Profughi, 5 ore di alta tensione
Via Corelli, operatori chiusi in magazzino. Lunga mediazione dopo l’arrivo della polizia
Dalle 6.45 alle 11.30. Protesta nel centro di via Corelli di un centinaio di richiedenti asilo contro la lentezza dell’esame delle pratiche: bloccati i cancelli della struttura. Lunga mediazione di Questura e Prefettura. Quattro operatori chiusi in magazzino.
La prima richiesta d’aiuto alla polizia è arrivata alle 6.45 di ieri mattina. Attraverso il loro responsabile, raggiunto sul cellulare, quattro operatori smontanti dal turno di notte nell’ex Cie di via Corelli attrezzato per ospitare i richiedenti asilo, hanno raccontato d’essersi chiusi in un magazzino perché fuori infuriava la protesta. Un centinaio di profughi aveva bloccato i cancelli minacciando di non far uscire ed entrare nessuno.
La Questura ha inviato due «volanti» ma sul posto è parso subito chiaro agli agenti che non fosse una questione di pronto intervento bensì di ordine pubblico: è stato allertato il Reparto mobile, è arrivata la dirigente del commissariato Città Studi e si è aggiunto il vicario del prefetto Alessandro Marangoni. La trattativa, lunga e complicata, s’è conclusa alle 11.30. Non ci sono stati feriti e contusi o danni alla struttura.
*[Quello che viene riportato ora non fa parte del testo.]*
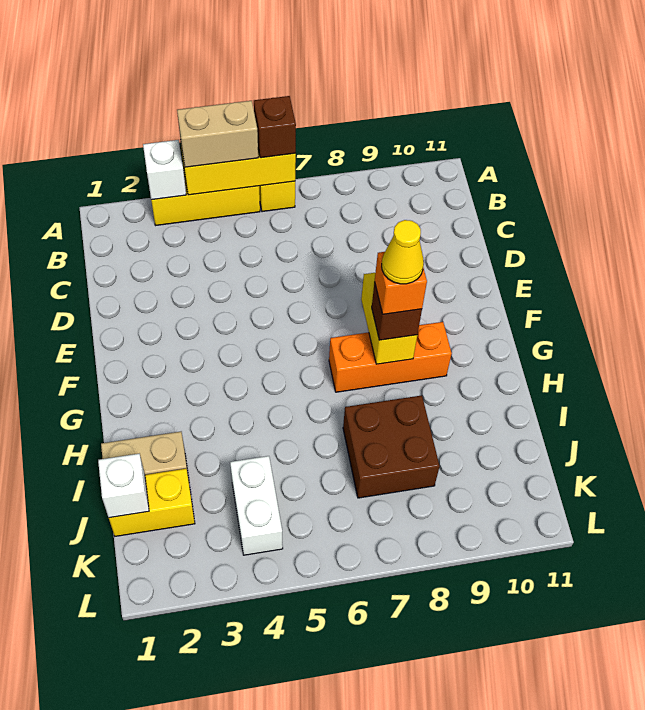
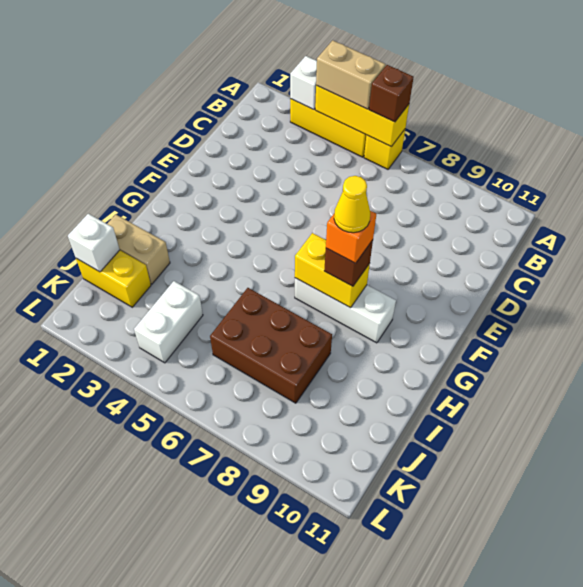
yellow 1x2 brick [361,273,417,364] -> yellow 1x2 brick turned to [295,233,370,308]
orange 1x3 brick [329,322,452,392] -> white 1x3 brick [295,278,396,343]
brown 2x2 brick [343,395,439,498] -> brown 2x3 brick [210,288,332,403]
Gli stranieri hanno voluto protestare contro i tempi, lunghissimi (non è una colpa di Milano) dell’esame delle richieste per lo status di rifugiato. A loro è stato spiegato, articolando le risposte e non facendo finte promesse, che si sta facendo di tutto per velocizzare i tempi. I profughi hanno accettato di chiudere la vertenza e i «prigionieri» sono tornati a casa. L’episodio conferma, al di là degli scontati interventi politici, la drammaticità e l’urgenza della situazione cittadina. La soluzione più logica e più attrezzata, rappresentata dalle palazzine fuori Expo utilizzate prima dagli operai poi dalle forze dell’ordine impegnati nell’Esposizione, proposta dal prefetto Alessandro Marangoni, era stata «bloccata» in quanto eravamo in campagna elettorale. Si doveva eleggere il sindaco di Milano e a nessuno, centrosinistra compreso, «faceva comodo» la presenza di cinquecento migranti negli alloggi, alloggi in un’area con acqua, luce e gas, recintata e non a ridosso di centri abitati. Il campo base dell’Expo rimane comunque la prima opzione e, riuscita o meno delle trattative diplomatiche, a breve tornerà ad accogliere i profughi, che continuano ad affollare il piazzale antistante la stazione Centrale. Non c’è più posto. Non per la carenza di offerte di Comune in accordo con la stessa Prefettura e il Terzo Settore ma perché non si ferma l’ondata degli arrivi. Dopodiché, come qualcuno osserva, è un errore parlare di «invasione» laddove a Milano i profughi sono tremila rispetto al milione e trecentomila abitanti. Però ci sono tre aspetti incontrovertibili: chi sbarca in Sicilia e Sardegna, nel venti per cento dei casi sceglie proprio Milano come meta; aumentano i respinti al confine con Austria e Svizzera che ritornano in città; crescono gli «espulsi» dal Centro Europa che hanno visto la bocciatura delle domande d’asilo politico e le riformulano in Italia accedendo alle strutture di accoglienza, a scapito delle persone appena approdate sulle coste e bisognose di aiuti immediati.